Udacity likes to boast about self-taught users who have jumped careers, thanks to their own initiative and genius. One user, “Neil,” was a former big-box retail shelf-stacker. “A month ago, I got my first computer/web programming job without a bachelor’s degree,” he wrote to Udacity. “I took Udacity’s Intro to Computer Science course early last year. I’ve always been interested in programming, but never found a course that taught you by doing, and never found that next step.”

There are certainly splendid examples of breakout students coming from the region. The self-taught 16-year-old Kelvin Doe from Sierra Leone dazzled MIT researchers with his design for a urine-powered generator.

However, outside of those who already have access to good classrooms, it is unclear whether Facebook’s MOOC will deliver on its hopes for mass learning.

Developing Problems Complicate The Equation

“It looks like the initiative has taken into consideration a lot of important issues in developing countries with respect to participation in MOOCs,” wrote University of Reading’s Tharindu Liyanagunawardena and Shirley Willis to me in an email. “Free data access, affordable smart phones,” are the first step in solving Rwanda’s online education problems.

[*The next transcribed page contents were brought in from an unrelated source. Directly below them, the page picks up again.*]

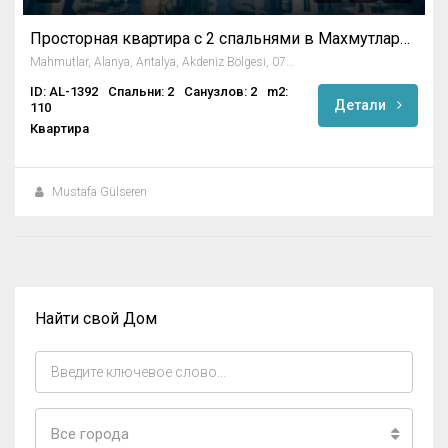
Просторная квартира с 2 спальнями в Махмутларе / Аланья
Mahmutlar, Alanya, Antalya, Akdeniz Bölgesi, 07450, Türkiye
ID: AL-1392
Спальни: 2
Санузлов: 2
m2:
Детали
110
Квартира
Mustafa Gülseren
Найти свой Дом
Все города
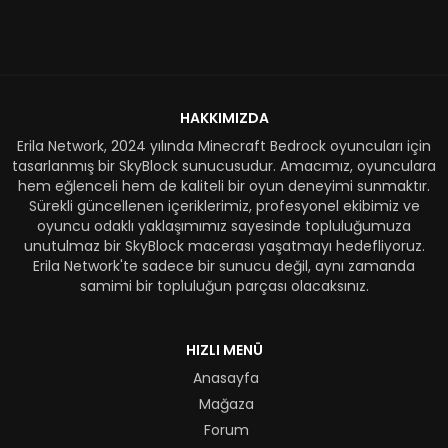
HAKKIMIZDA
Erila Network, 2024 yılında Minecraft Bedrock oyuncuları için
tasarlanmış bir SkyBlock sunucusudur. Amacımız, oyunculara
hem eğlenceli hem de kaliteli bir oyun deneyimi sunmaktır.
Sürekli güncellenen içeriklerimiz, profesyonel ekibimiz ve
oyuncu odaklı yaklaşımımız sayesinde topluluğumuza
unutulmaz bir SkyBlock macerası yaşatmayı hedefliyoruz.
Erila Network'te sadece bir sunucu değil, aynı zamanda
samimi bir topluluğun parçası olacaksınız.
HIZLI MENÜ
Anasayfa
Mağaza
Forum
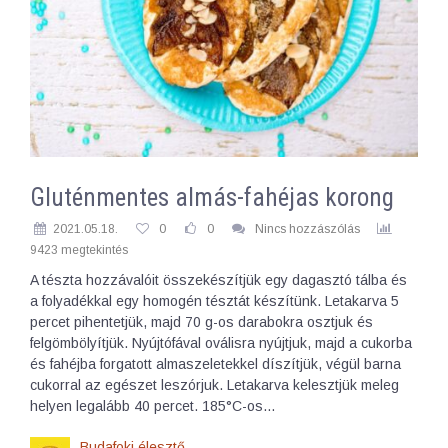
Gluténmentes almás-fahéjas korong
2021.05.18.
0
0
Nincs hozzászólás
9423 megtekintés
A tészta hozzávalóit összekészítjük egy dagasztó tálba és
a folyadékkal egy homogén tésztát készítünk. Letakarva 5
percet pihentetjük, majd 70 g-os darabokra osztjuk és
felgömbölyítjük. Nyújtófával oválisra nyújtjuk, majd a cukorba
és fahéjba forgatott almaszeletekkel díszítjük, végül barna
cukorral az egészet leszórjuk. Letakarva kelesztjük meleg
helyen legalább 40 percet. 185°C-os…
Budafoki élesztő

However, there are important cultural hurdles.

“They may or may not be used to the style of learning,” the pair explained to me, noting that in one early developing-world course “African learners had difficulties with peer assessment activities in MOOCs.” Peer assessment and collaboration are essential to helping MOOCs scale; it’s the only way hundreds of thousands of students can get their assignments graded and get answers to questions without employing thousands of more teachers.

Facebook’s product places a heavy emphasis on the mobile and social connectivity aspect of learning, but it’s unknown whether it will actually work.

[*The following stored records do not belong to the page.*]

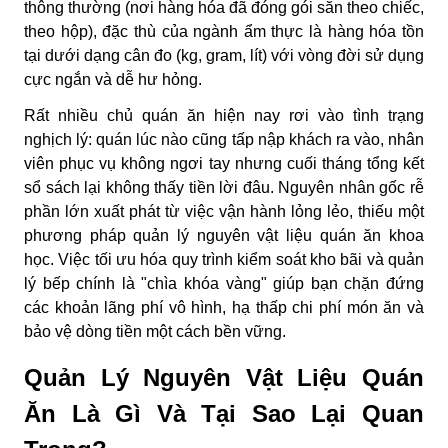
thông thường (nơi hàng hóa đã đóng gói sẵn theo chiếc,
theo hộp), đặc thù của ngành ẩm thực là hàng hóa tồn
tại dưới dạng cân đo (kg, gram, lít) với vòng đời sử dụng
cực ngắn và dễ hư hỏng.
Rất nhiều chủ quán ăn hiện nay rơi vào tình trạng
nghịch lý: quán lúc nào cũng tấp nập khách ra vào, nhân
viên phục vụ không ngơi tay nhưng cuối tháng tổng kết
sổ sách lại không thấy tiền lời đâu. Nguyên nhân gốc rễ
phần lớn xuất phát từ việc vận hành lỏng lẻo, thiếu một
phương pháp quản lý nguyên vật liệu quán ăn khoa
học. Việc tối ưu hóa quy trình kiểm soát kho bãi và quản
lý bếp chính là "chìa khóa vàng" giúp bạn chặn đứng
các khoản lãng phí vô hình, hạ thấp chi phí món ăn và
bảo vệ dòng tiền một cách bền vững.
Quản Lý Nguyên Vật Liệu Quán
Ăn Là Gì Và Tại Sao Lại Quan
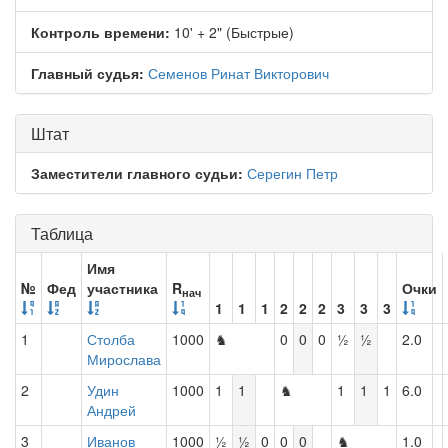
Контроль времени:
10' + 2" (Быстрые)
Главный судья:
Семенов Ринат Викторович
Штат
Заместители главного судьи:
Серегин Петр
Таблица
Имя
№
Фед
участника
R
Очки
нач
1
1
1
2
2
2
3
3
3
1
Столба
1000
♞
0
0
0
½
½
2.0
Мирослава
2
Удин
1000
1
1
♞
1
1
1
6.0
Андрей
3
Иванов
1000
½
½
0
0
0
♞
1.0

On the brighter side, the self-motivation conundrum that haunts American students doesn’t seem to be as much of an issue for those in developing nations. The researchers note that French-language MOOCs saw a very impressive 95 percent completion rate for users in Africa (average completion rates for MOOCs are around 7 percent). It’s early days for MOOCs in Africa, and these particular courses may have attracted an unusually eager population, but the same could be said for U.S. students taking engineering classes in their free time — so it’s a promising sign.

As another proof-point, before the rise of MOOCs, TED-prize winner Sugata Mitra found that when he placed a stand-alone computer in a developing area, groups of children could teach themselves science at a rate of learning that was comparable to their publicly educated peers (watch Mitra’s inspiring TED talk below).

At this point, the Facebook/edX experiment is a big unknown and, in fairness to the team, they seem to be taking their time to listen.

“We are working with our partners to submit courses for our consideration now. We want to make sure the courses are relevant to the needs of the Rwandan community,” edX’s Petersen said. Ten percent of edX’s learners are from Africa already, so they’re not going into it completely blind.

At the very least, SocialEDU will bring vital tools to the country’s latent geniuses and that portends a very promising future.